= Beginning of Section =

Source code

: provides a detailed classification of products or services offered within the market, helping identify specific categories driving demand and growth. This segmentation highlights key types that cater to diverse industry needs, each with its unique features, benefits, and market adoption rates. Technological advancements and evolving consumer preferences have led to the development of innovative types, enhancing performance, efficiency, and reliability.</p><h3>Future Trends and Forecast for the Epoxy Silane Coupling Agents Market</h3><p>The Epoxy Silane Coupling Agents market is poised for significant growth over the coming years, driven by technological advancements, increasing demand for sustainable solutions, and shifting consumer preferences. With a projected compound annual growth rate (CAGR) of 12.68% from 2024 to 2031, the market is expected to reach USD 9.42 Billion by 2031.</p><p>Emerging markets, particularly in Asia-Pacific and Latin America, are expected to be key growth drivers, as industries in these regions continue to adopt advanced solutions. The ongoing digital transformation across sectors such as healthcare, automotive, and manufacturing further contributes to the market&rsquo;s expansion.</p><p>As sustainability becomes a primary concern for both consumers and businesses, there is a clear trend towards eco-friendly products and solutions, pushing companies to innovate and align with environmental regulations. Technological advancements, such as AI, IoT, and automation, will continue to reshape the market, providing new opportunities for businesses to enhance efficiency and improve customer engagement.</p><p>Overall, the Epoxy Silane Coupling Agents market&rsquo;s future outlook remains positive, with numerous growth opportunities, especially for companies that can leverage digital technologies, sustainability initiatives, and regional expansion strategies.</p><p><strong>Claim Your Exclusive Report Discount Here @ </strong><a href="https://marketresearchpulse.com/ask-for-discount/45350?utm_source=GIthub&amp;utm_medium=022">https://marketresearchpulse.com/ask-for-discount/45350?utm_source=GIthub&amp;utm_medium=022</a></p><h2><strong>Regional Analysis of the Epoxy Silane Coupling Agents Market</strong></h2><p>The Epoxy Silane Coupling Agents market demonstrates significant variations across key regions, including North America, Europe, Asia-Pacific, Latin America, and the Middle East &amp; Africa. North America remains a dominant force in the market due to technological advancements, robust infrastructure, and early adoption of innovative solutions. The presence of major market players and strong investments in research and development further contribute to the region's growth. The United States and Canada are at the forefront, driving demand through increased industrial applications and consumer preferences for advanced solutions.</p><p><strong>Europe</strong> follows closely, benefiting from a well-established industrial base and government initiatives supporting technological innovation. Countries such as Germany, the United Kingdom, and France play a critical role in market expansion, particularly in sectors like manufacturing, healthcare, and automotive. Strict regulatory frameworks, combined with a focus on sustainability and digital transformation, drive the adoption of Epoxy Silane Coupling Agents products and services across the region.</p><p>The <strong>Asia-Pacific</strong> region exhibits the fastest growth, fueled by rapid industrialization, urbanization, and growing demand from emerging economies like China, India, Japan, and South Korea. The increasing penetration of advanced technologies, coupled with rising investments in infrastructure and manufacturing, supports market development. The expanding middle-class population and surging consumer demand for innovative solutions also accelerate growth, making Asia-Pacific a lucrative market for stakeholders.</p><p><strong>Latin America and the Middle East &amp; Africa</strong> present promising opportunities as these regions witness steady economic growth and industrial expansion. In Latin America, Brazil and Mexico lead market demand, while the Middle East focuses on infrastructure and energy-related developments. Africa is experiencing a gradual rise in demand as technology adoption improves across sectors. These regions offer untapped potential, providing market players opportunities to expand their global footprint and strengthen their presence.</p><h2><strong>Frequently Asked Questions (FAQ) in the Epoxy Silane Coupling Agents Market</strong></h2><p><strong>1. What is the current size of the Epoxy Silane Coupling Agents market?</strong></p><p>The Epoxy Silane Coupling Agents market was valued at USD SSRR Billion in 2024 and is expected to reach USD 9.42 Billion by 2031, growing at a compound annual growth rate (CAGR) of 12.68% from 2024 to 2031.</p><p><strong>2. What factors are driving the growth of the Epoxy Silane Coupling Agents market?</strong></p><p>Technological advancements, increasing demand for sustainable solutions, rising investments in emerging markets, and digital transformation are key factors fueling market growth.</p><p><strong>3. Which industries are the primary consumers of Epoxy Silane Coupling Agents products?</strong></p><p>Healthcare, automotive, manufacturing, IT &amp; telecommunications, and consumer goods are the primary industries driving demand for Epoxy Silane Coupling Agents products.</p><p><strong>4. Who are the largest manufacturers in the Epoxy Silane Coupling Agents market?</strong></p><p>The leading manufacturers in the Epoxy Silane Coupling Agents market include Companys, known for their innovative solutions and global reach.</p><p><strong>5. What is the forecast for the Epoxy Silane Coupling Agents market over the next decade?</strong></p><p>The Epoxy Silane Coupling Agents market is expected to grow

= End of Section =
= Beginning of Section =

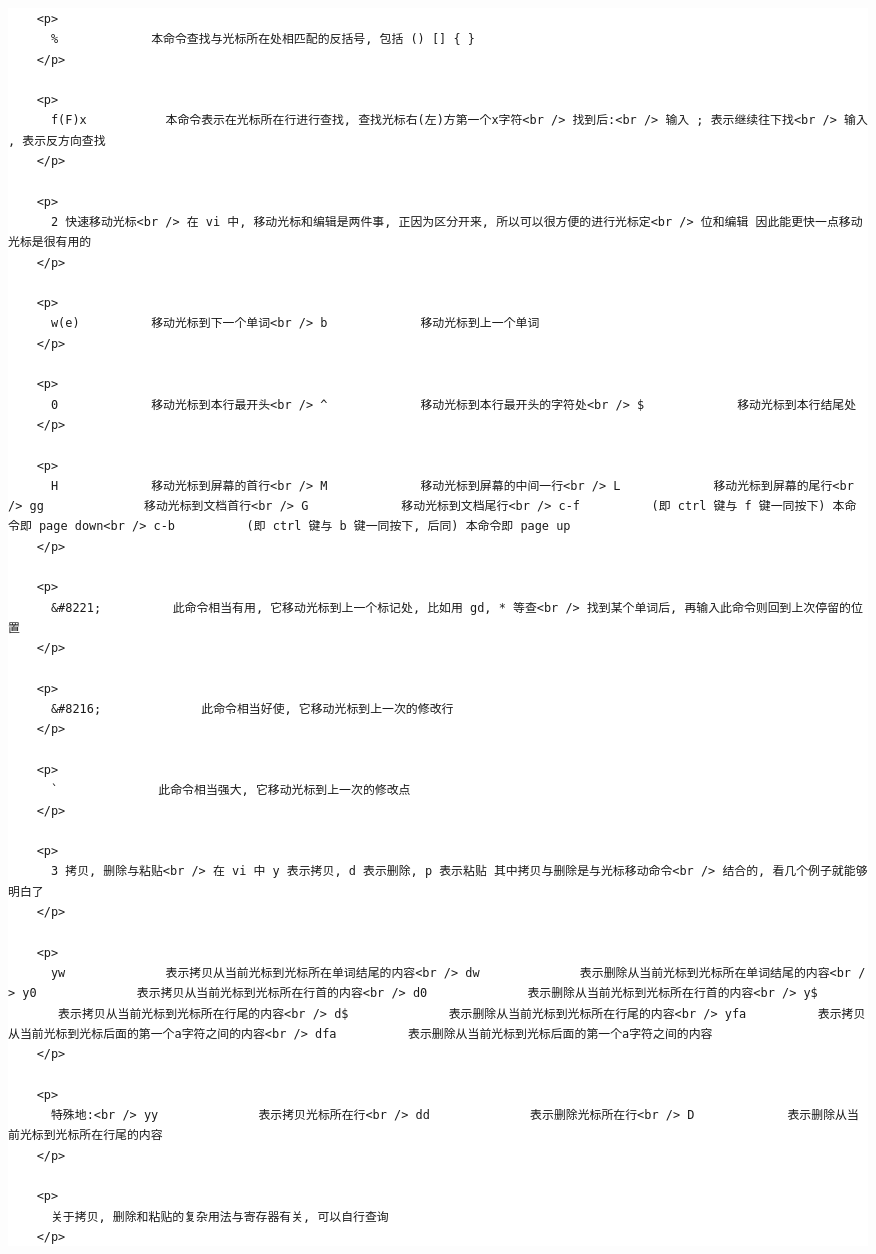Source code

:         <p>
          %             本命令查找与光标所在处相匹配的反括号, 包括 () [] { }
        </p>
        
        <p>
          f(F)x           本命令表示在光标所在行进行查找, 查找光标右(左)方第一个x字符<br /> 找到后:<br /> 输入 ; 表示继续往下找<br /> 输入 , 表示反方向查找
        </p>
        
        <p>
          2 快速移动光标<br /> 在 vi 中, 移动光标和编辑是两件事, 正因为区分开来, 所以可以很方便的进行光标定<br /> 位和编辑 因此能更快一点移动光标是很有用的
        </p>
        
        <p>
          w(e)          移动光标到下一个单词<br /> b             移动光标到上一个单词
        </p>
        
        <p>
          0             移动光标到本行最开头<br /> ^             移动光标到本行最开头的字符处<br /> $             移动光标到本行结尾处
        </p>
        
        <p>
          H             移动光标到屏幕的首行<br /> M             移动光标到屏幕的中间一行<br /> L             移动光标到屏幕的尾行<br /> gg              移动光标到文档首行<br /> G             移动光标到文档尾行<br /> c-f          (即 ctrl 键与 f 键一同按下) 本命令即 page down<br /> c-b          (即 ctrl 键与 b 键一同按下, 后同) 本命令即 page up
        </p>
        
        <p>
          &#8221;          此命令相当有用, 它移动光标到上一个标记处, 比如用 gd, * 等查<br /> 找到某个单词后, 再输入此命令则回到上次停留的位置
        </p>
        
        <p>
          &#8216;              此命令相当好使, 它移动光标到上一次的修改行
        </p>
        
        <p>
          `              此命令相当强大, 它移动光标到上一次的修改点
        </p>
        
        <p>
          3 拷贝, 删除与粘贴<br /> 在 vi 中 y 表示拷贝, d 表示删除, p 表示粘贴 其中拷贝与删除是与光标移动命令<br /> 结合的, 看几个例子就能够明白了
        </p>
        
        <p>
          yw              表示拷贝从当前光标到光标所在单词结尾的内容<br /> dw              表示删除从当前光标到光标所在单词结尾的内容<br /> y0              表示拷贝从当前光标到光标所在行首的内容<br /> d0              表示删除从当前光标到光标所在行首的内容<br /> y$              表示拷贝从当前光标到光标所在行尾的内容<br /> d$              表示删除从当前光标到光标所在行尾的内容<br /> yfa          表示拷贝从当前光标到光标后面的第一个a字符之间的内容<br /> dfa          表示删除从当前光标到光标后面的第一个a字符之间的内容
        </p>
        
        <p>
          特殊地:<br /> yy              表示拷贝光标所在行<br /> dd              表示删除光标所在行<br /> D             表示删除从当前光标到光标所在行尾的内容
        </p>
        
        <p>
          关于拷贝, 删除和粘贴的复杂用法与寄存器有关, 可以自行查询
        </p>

= End of Section =
= Beginning of Section =

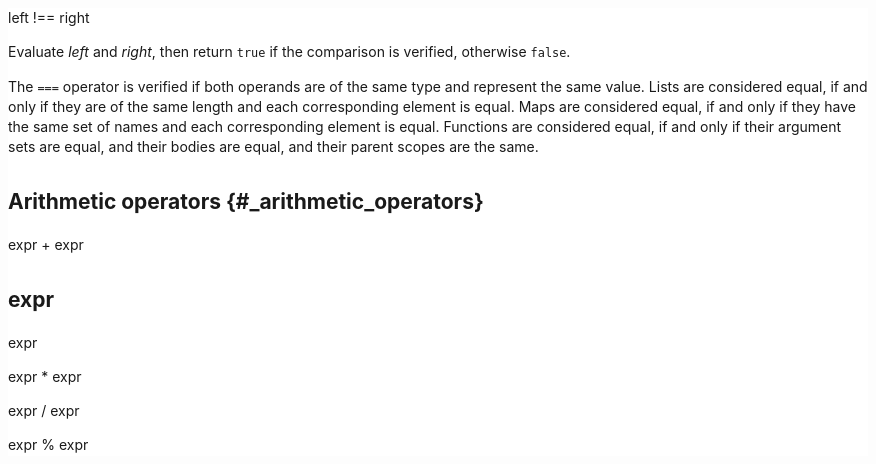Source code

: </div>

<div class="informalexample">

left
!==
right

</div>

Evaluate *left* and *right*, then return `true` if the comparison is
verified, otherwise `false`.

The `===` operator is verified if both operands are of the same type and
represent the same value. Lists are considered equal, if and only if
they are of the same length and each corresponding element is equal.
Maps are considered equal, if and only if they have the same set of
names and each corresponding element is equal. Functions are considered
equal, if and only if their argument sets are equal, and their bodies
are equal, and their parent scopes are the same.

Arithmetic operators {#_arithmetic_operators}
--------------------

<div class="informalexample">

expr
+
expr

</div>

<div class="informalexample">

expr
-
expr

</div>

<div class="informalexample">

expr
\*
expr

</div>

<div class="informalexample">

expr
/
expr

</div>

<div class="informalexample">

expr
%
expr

= End of Section =

Problem description ▸
Show each line of the records that contains the string "only". Match uppercase and lowercase letters exactly.

Solution to this task ▸
represent the same value. Lists are considered equal, if and only if
Maps are considered equal, if and only if they have the same set of
equal, if and only if their argument sets are equal, and their bodies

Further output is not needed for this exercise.